The scene is our Guatemalan homestay dinner table. The time is 7pm three days ago. The main characters are the four tortilla chips masquerading as dinner on our plates. Lien walks in and sees the sadness that is currently ensuing, I frown at her, she understands.
The drama for the past week hasn’t been the street dogs, exhaust fumes, or inter-group conflicts, it has been what I have taken to calling the hunger games. The scene above is the climax of the soap opera that has been my diet these past seven days. What started out as patiently trying to understand the cultural differences in meals between the United States and Guatemala has devolved into a tearful phone call to my mom after being hungry for almost the entire time I’ve been in Xela.
What actually happened is that Lien and I have dietary restrictions so they put us in the home that has been good for those before. Lien doesn’t eat red meat and, as many of you already know, I have Polycystic Ovarian Syndrome (PCOS) which means I need to eat a high protein, low dairy, low simple carb, low sugar diet to not become an acne covered hormonal whale. I was very upfront about my diet to my host family and, with the help of the coordinators, explained as best I could that it was a health problem.
Unfortunately, my host family seemed to interpret this as us not wanting to eat. The first meal was fruit for breakfast, only fruit. I know some people don’t eat breakfast, but that’s never been me and now that I’m a runner I really need a decent breakfast. The only thing keeping Lien and I from dying of hunger were the KIND bars that my mom so brilliantly suggested I bring. We each ate one on the way to class and prayed that lunch would be better. It went on and off like this for the entire week. One day we didn’t have any protein, literally only carbs. Another day for lunch, the largest meal in Guatemala, we had clear soup with greens that reminded me of the miso soup a friend of mine would eat when she was relapsing into anorexia.
On Thursday we finally decided we had to say something. We weren’t asking for much, just protein more than once every few days, so we decided to shove away the feeling of being needy Americans and talked to Erika, our program coordinator. It was an extremely stressful conversation. While she was helpful, she made me feel like I was being demanding and that my condition didn’t really need this diet. Hearing that feels like being a diabetic and having someone tell you that you don’t really need insulin, that it’s too much to ask for it. While my program members have been extremely supportive and understanding I just felt like I needed to talk to someone who understands my battle with PCOS and with eating, so naturally I called my mom. We talked, I cried, and she calmed me down enough to realize I needed to get out of the house so I called up some friends.
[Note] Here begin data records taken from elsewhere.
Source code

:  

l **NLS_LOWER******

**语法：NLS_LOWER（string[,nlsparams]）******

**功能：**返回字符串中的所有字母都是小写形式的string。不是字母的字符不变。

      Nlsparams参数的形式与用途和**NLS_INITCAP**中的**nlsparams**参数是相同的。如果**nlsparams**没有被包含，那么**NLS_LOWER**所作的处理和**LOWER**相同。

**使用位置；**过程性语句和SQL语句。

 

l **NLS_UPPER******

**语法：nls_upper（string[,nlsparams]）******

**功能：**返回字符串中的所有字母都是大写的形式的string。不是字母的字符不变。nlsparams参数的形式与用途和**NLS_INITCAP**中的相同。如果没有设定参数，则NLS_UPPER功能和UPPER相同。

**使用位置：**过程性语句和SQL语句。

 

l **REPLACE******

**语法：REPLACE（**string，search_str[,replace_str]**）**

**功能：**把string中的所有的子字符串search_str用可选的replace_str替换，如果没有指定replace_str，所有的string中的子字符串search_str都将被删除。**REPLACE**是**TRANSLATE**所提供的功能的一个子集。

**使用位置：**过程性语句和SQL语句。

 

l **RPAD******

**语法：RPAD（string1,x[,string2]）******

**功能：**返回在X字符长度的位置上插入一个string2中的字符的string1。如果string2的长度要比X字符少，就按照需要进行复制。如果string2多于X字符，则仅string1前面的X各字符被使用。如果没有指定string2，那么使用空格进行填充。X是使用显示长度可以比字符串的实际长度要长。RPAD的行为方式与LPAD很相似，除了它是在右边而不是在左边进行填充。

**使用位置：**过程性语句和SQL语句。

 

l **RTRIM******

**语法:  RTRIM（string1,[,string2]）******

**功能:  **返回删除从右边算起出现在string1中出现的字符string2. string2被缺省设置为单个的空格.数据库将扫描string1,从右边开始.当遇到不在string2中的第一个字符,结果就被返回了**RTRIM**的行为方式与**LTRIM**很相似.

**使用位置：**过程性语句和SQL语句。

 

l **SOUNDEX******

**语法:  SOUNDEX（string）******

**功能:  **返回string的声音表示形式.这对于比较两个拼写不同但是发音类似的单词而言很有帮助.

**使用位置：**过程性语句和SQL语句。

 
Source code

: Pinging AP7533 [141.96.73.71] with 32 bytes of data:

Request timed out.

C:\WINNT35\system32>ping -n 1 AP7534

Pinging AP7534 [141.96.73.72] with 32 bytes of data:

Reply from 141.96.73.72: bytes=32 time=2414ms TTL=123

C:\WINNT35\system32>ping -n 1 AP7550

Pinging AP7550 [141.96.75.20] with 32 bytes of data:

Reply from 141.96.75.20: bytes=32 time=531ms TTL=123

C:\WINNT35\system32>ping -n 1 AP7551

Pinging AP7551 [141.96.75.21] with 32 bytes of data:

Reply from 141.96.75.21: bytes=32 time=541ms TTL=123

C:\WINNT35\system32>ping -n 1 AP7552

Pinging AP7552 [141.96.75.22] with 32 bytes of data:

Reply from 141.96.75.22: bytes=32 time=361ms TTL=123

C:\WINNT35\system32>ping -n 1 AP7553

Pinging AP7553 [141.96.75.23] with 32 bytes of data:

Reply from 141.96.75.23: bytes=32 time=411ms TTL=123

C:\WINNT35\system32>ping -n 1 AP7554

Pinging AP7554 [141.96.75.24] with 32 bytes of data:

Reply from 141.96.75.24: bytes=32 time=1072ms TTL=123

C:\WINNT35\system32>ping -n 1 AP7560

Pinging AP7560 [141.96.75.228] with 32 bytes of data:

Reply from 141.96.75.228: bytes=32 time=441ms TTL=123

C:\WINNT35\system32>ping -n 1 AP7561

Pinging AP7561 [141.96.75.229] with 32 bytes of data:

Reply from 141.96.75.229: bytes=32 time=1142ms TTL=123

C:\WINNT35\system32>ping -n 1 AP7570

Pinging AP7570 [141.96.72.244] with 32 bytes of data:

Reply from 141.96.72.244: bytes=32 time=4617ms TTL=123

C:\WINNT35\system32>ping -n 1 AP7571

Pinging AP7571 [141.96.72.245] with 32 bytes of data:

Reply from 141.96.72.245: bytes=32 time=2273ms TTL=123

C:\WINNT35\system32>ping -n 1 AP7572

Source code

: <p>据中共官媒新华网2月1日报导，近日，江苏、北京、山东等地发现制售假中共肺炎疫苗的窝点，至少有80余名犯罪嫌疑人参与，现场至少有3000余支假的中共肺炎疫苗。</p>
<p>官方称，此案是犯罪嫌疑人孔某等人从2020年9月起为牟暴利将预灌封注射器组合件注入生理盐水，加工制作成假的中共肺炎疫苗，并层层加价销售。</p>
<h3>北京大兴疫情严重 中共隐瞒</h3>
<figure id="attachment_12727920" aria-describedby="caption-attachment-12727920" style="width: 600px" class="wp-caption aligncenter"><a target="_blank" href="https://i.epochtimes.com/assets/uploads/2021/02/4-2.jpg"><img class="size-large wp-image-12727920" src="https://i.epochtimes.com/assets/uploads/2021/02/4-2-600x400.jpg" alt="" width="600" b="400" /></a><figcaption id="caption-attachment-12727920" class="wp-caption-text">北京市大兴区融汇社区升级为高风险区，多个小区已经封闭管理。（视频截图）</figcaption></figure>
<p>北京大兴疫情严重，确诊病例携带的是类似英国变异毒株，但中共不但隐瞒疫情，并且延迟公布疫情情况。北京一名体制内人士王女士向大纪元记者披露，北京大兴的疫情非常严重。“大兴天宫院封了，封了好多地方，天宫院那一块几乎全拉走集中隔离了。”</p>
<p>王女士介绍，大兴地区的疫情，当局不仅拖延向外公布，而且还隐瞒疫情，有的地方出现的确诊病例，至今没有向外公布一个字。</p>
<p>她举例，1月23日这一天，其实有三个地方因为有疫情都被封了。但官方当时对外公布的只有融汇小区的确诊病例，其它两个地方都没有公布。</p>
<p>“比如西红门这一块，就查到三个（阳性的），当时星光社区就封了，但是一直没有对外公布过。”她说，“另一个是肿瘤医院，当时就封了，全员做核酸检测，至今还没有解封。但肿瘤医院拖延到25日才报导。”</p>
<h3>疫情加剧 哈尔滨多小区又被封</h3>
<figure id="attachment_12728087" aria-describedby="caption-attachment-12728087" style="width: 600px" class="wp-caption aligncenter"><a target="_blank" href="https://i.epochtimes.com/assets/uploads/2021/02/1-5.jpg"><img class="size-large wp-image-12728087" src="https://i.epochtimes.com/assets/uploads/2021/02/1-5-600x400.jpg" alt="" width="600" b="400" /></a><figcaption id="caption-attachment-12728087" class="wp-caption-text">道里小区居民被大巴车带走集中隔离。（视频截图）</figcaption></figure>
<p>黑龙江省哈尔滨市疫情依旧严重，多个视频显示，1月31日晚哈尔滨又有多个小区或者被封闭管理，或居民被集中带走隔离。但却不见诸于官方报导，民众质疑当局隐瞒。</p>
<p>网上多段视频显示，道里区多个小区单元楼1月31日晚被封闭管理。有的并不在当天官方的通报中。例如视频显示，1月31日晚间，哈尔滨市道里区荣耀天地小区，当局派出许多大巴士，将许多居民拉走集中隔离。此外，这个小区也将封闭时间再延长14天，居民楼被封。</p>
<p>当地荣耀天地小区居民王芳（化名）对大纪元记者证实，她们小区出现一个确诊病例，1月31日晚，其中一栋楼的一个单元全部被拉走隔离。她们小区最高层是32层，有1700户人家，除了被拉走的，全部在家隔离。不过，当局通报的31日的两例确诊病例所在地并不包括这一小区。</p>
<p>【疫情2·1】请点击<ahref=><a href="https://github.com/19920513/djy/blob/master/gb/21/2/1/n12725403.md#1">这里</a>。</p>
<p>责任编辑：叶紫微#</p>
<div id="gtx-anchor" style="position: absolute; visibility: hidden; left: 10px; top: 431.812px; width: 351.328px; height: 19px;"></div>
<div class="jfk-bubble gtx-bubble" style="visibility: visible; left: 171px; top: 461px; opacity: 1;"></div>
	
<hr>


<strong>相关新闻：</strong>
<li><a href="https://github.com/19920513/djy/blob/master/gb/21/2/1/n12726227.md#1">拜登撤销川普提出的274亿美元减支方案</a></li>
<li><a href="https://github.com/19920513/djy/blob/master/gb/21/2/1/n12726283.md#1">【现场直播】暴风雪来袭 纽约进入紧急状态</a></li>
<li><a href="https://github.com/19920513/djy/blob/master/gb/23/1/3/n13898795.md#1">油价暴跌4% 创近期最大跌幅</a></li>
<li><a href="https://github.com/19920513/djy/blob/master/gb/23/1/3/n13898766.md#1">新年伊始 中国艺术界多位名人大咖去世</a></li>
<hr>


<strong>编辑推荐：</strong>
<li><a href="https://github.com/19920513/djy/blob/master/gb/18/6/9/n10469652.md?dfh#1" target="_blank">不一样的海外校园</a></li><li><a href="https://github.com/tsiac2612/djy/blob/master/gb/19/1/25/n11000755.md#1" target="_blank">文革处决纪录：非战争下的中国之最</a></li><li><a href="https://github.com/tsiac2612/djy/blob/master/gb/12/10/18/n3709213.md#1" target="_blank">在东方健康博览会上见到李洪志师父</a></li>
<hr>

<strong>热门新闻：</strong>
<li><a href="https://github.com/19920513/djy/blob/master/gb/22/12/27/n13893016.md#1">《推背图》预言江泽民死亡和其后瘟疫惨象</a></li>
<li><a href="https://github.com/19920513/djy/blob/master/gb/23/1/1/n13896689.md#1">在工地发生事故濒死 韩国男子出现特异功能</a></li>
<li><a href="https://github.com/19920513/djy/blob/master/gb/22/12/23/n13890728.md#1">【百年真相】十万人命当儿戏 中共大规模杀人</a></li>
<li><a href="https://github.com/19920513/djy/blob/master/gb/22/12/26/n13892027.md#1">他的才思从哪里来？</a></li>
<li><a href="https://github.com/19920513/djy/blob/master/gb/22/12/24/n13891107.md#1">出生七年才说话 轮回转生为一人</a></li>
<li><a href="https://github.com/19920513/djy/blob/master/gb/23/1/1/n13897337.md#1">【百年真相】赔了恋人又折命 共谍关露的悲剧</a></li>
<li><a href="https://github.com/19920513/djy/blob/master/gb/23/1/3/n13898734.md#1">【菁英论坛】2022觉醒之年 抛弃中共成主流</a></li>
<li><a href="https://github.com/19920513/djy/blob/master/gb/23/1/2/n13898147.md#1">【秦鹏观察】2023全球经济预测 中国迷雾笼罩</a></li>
Thankfully this story has a happy ending for me. Erika talked to my host mom and things have changed. We have gotten protein at least once a day and sometimes even twice a day since the talk. I swear the first time I saw chicken I nearly cried out of happiness. The take away from this is that even if you feel like it might not be the most polite thing to do, sometimes you need to be a little selfish and advocate for yourself, especially in situations that are going to last half a year. So for now the hunger games are over, my family is talking to us more, I’m learning to navigate the convoluted streets of Xela, and I feel like this place could become my home for the next half a year. I’m happy.